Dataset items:
####################
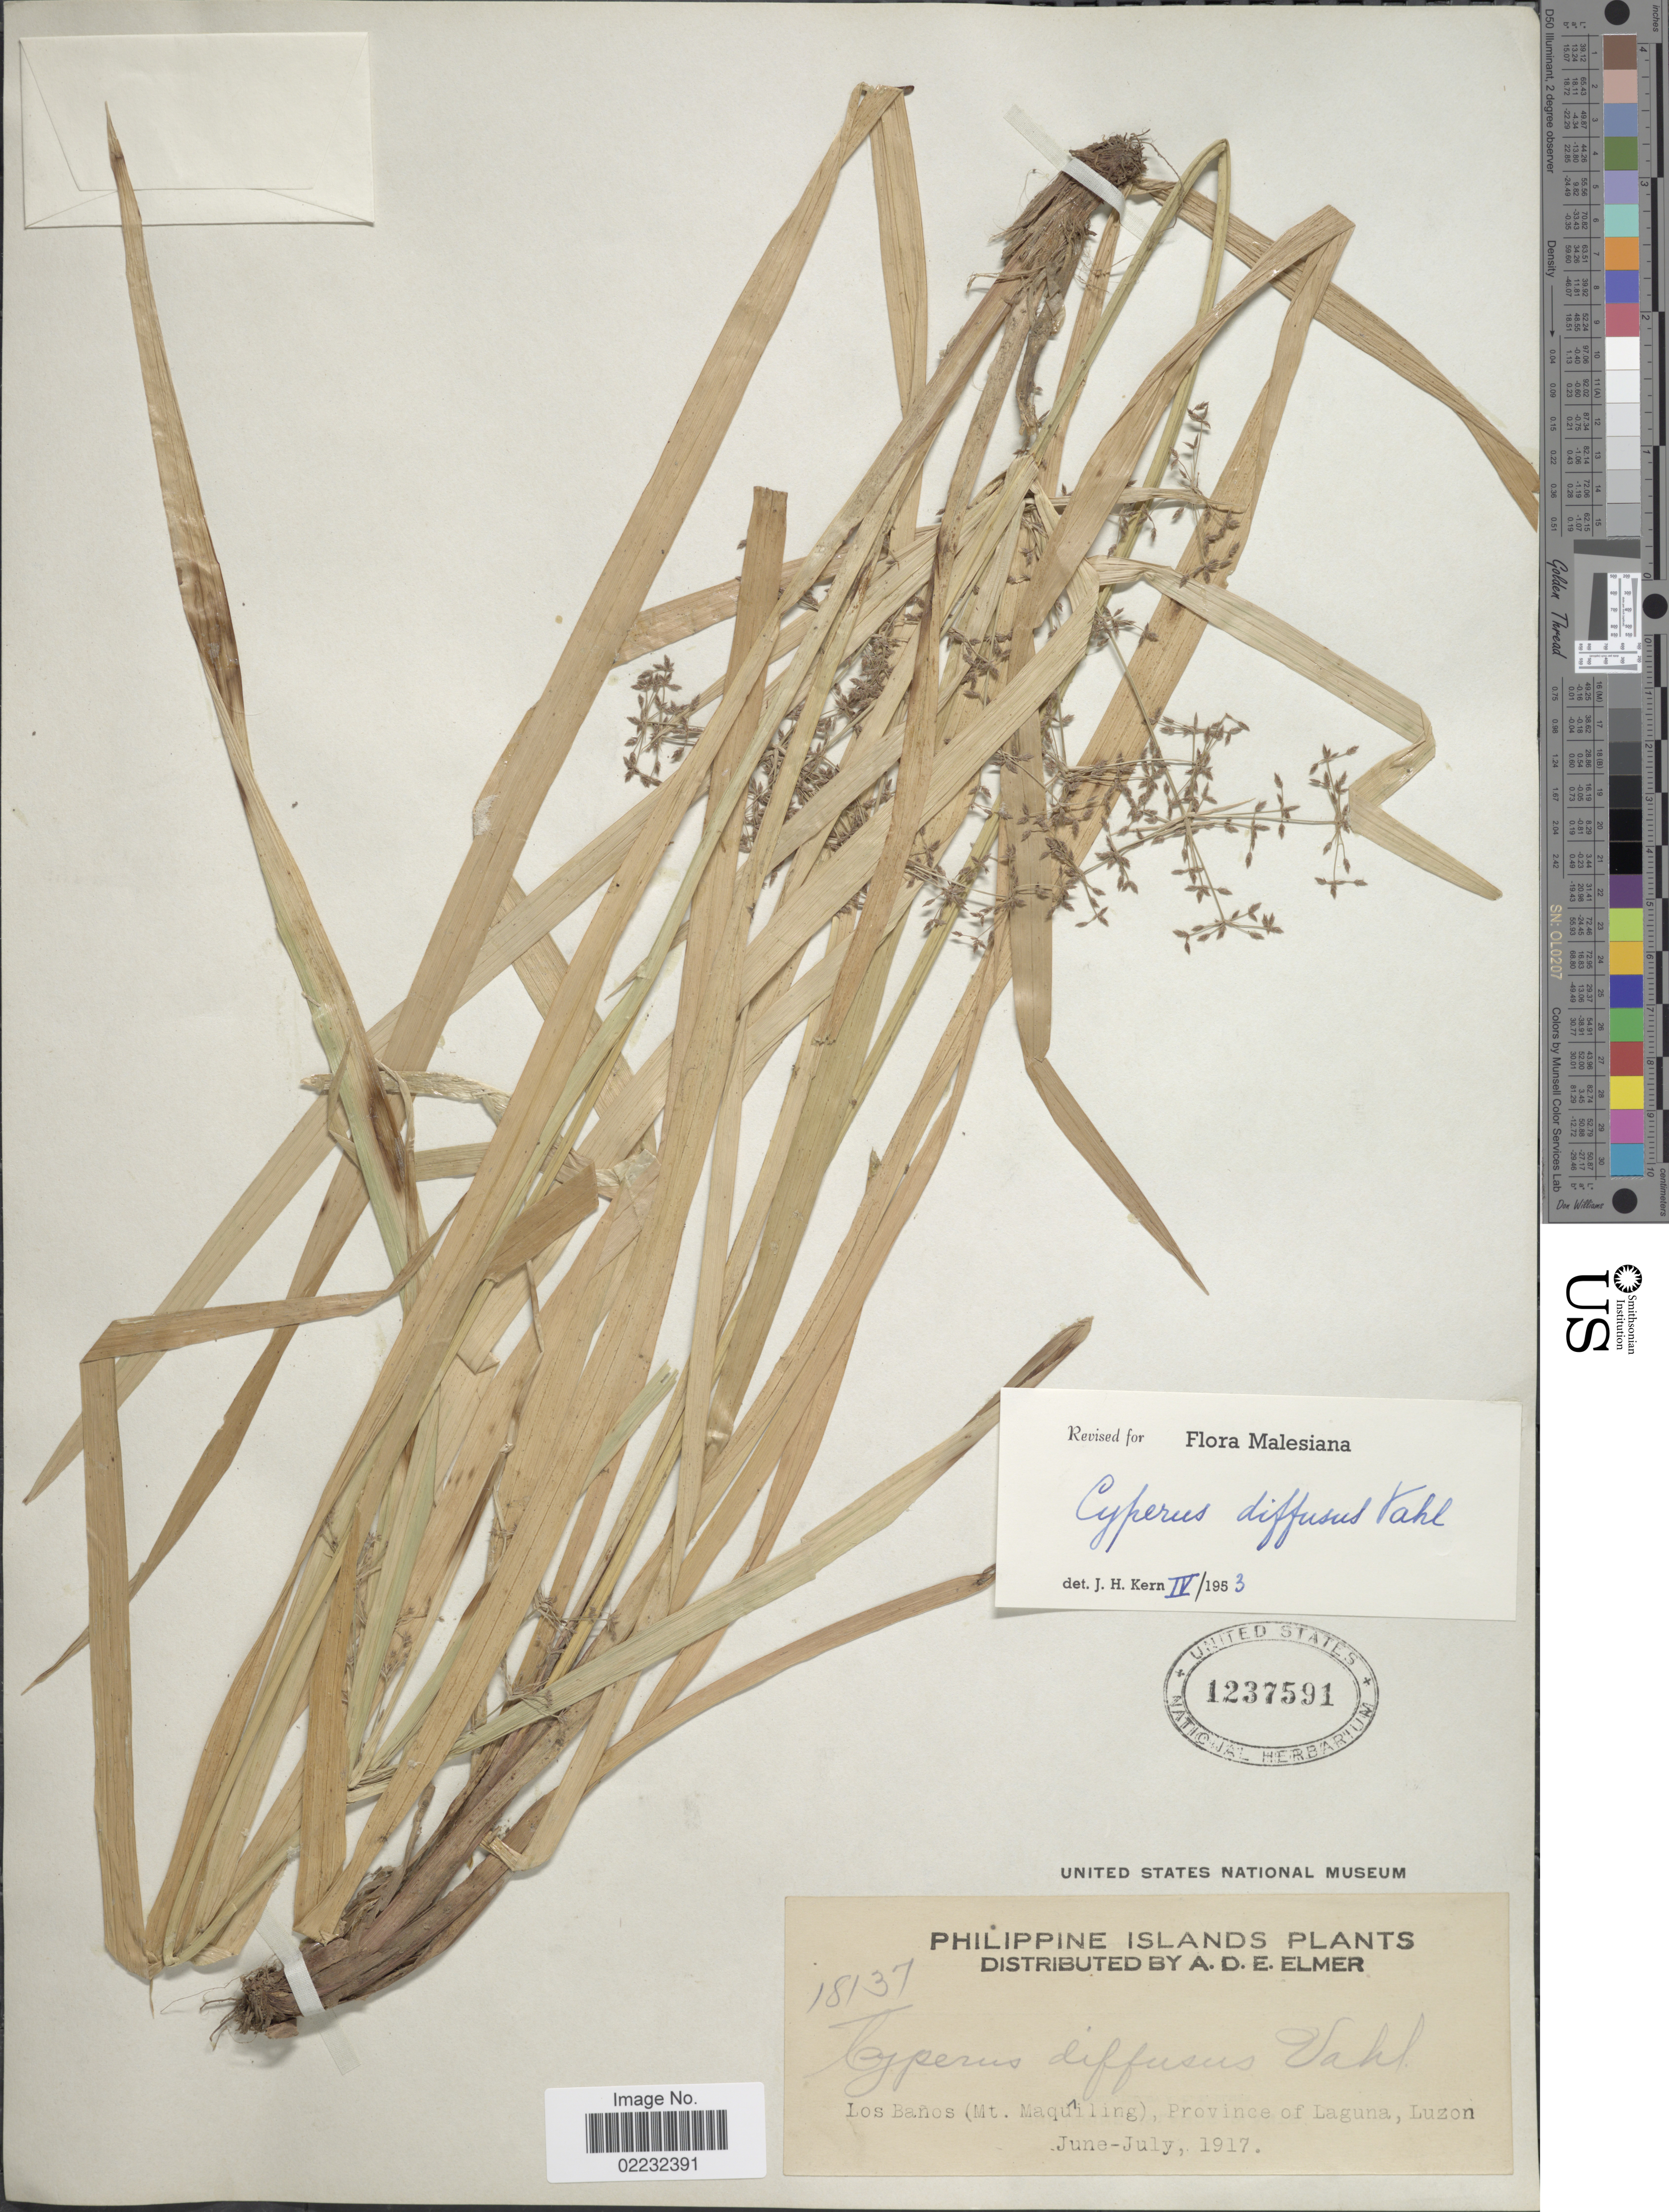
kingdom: Plantae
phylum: Tracheophyta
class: Liliopsida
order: Poales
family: Cyperaceae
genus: Cyperus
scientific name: Cyperus diffusus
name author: Vahl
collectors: A. D. E. Elmer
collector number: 18137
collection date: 1917-06/1917-07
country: Philippines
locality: Los Banos (Mt. Maquiling), Province of Laguna, Luzon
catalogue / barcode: US 1237591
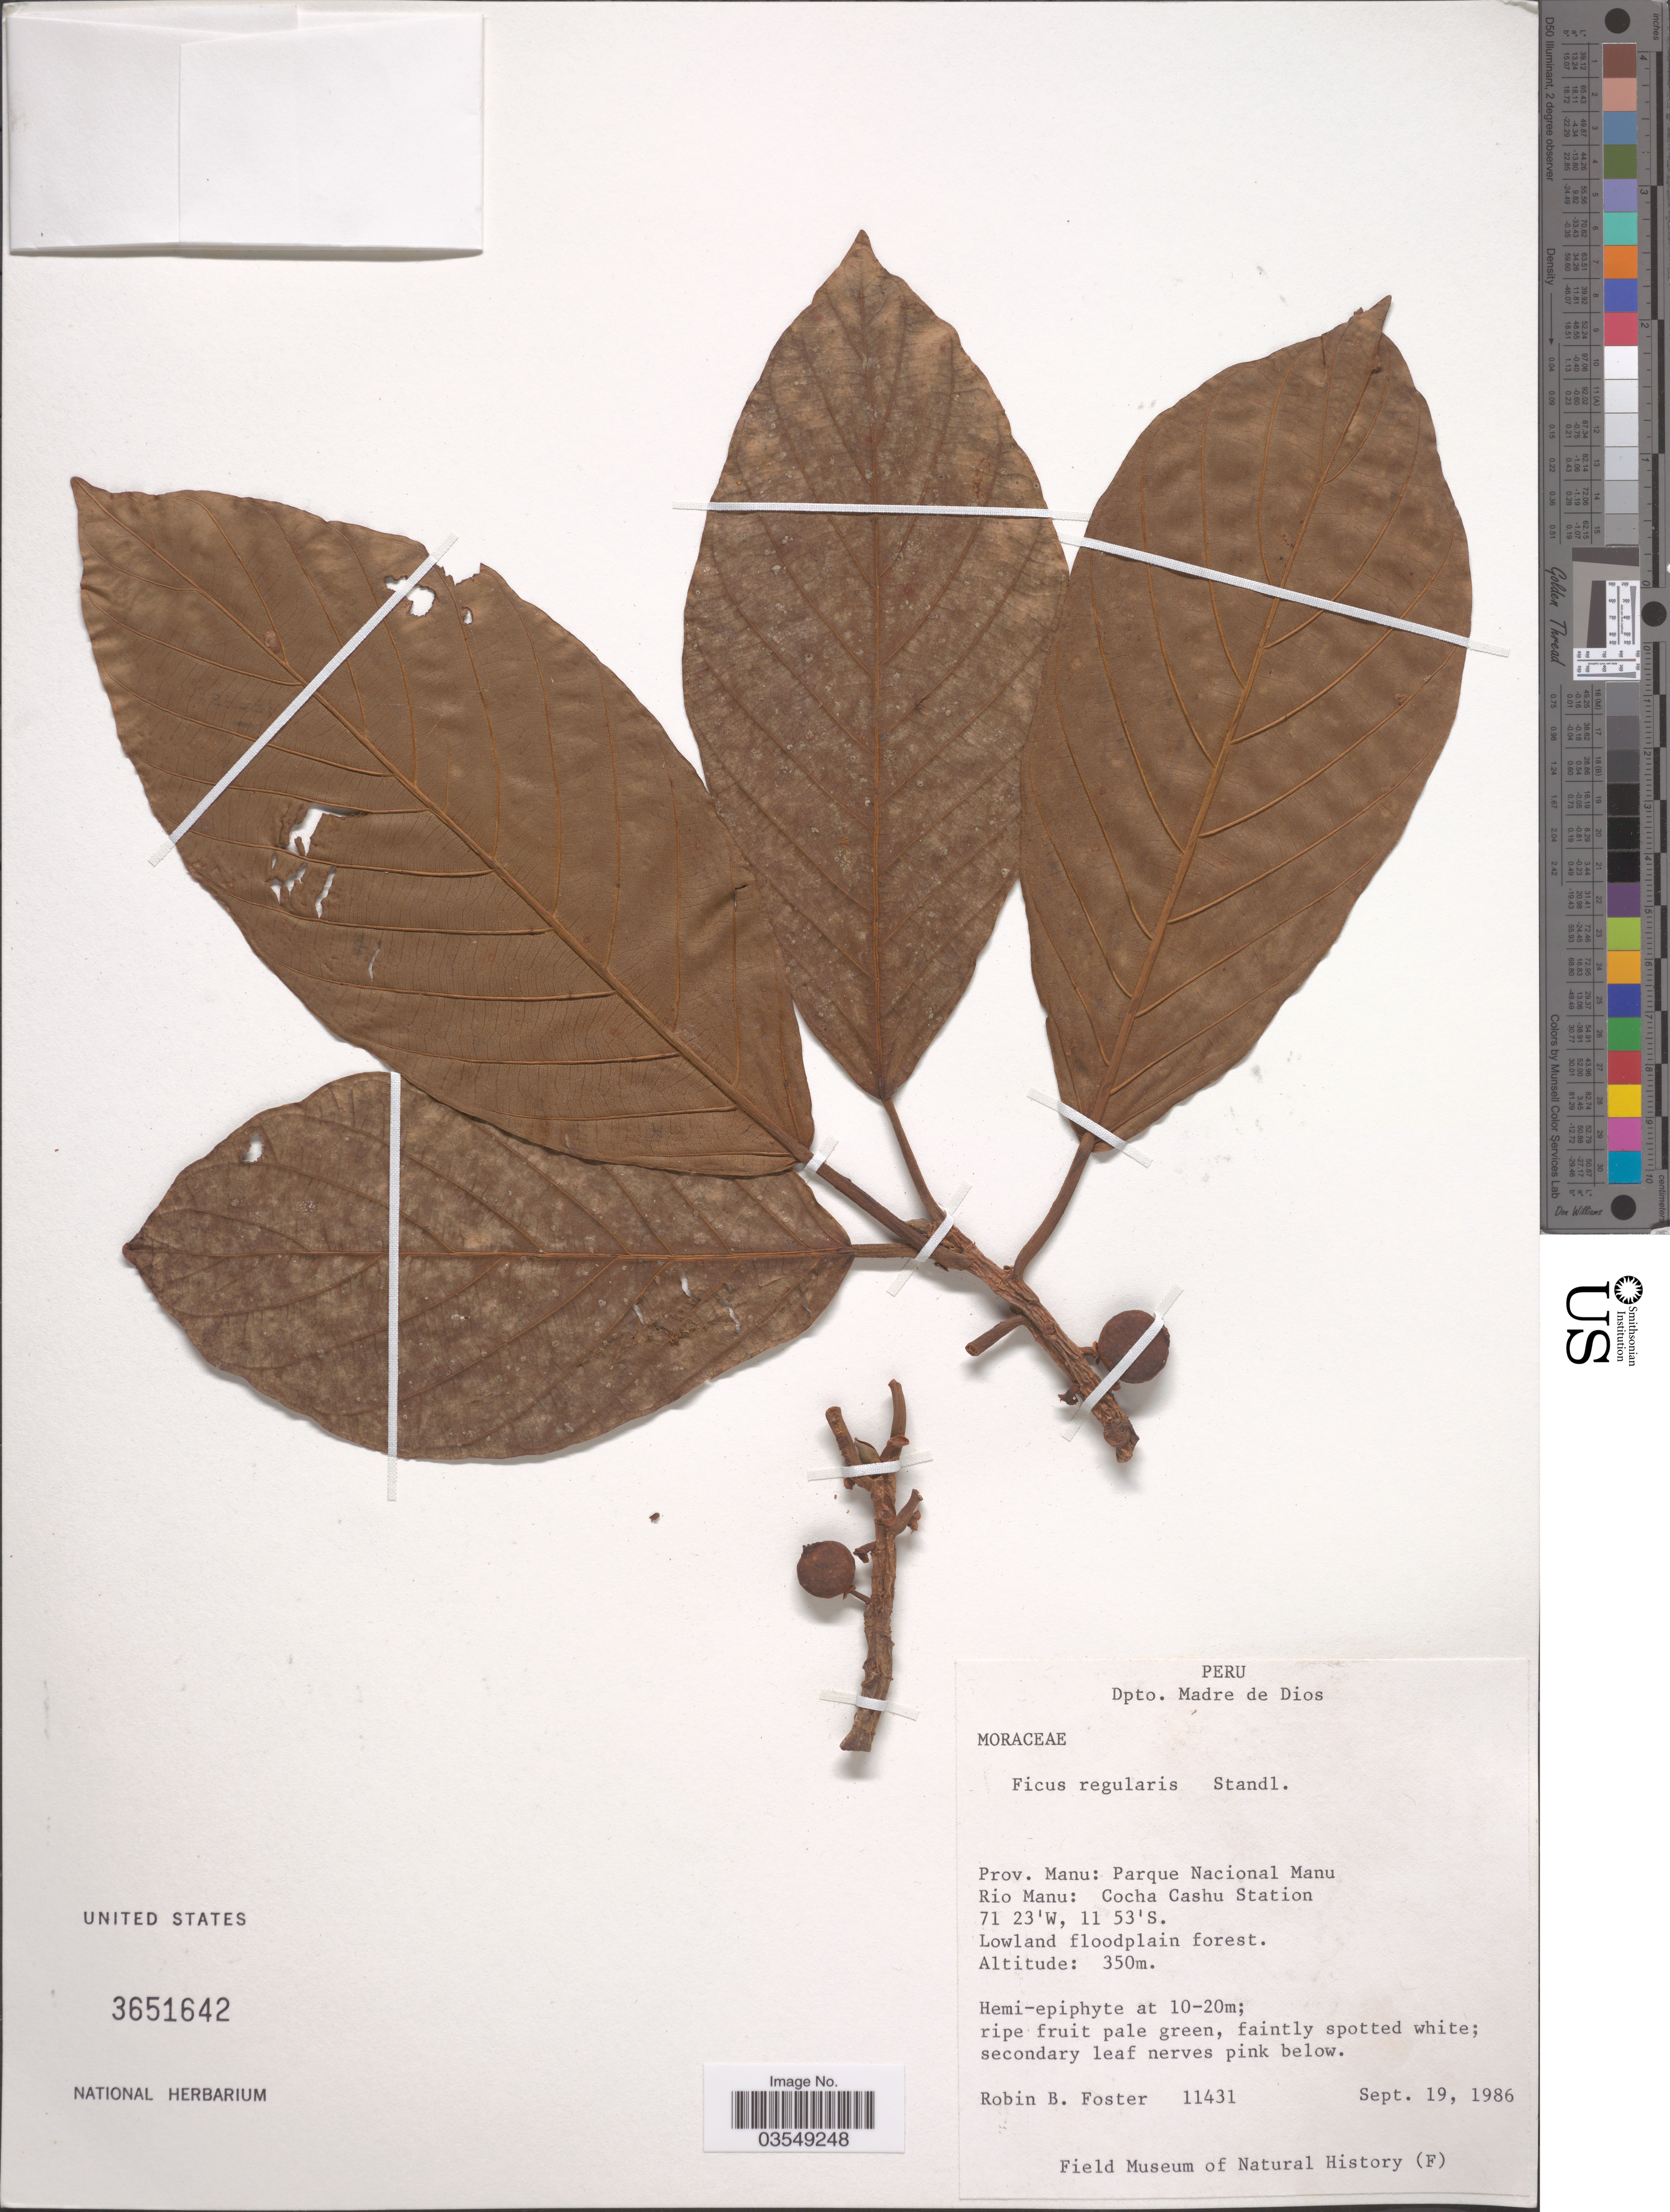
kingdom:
####################
◆ **What you need to do**: Copy out, word for word, everything in the records from the line containing "genus: Cyperus" down through the end of the records, including both ends. Leave the pictures out of your answer.

◆ **Answer to this task**:
genus: Cyperus
scientific name: Cyperus diffusus
name author: Vahl
collectors: A. D. E. Elmer
collector number: 18137
collection date: 1917-06/1917-07
country: Philippines
locality: Los Banos (Mt. Maquiling), Province of Laguna, Luzon
catalogue / barcode: US 1237591
kingdom:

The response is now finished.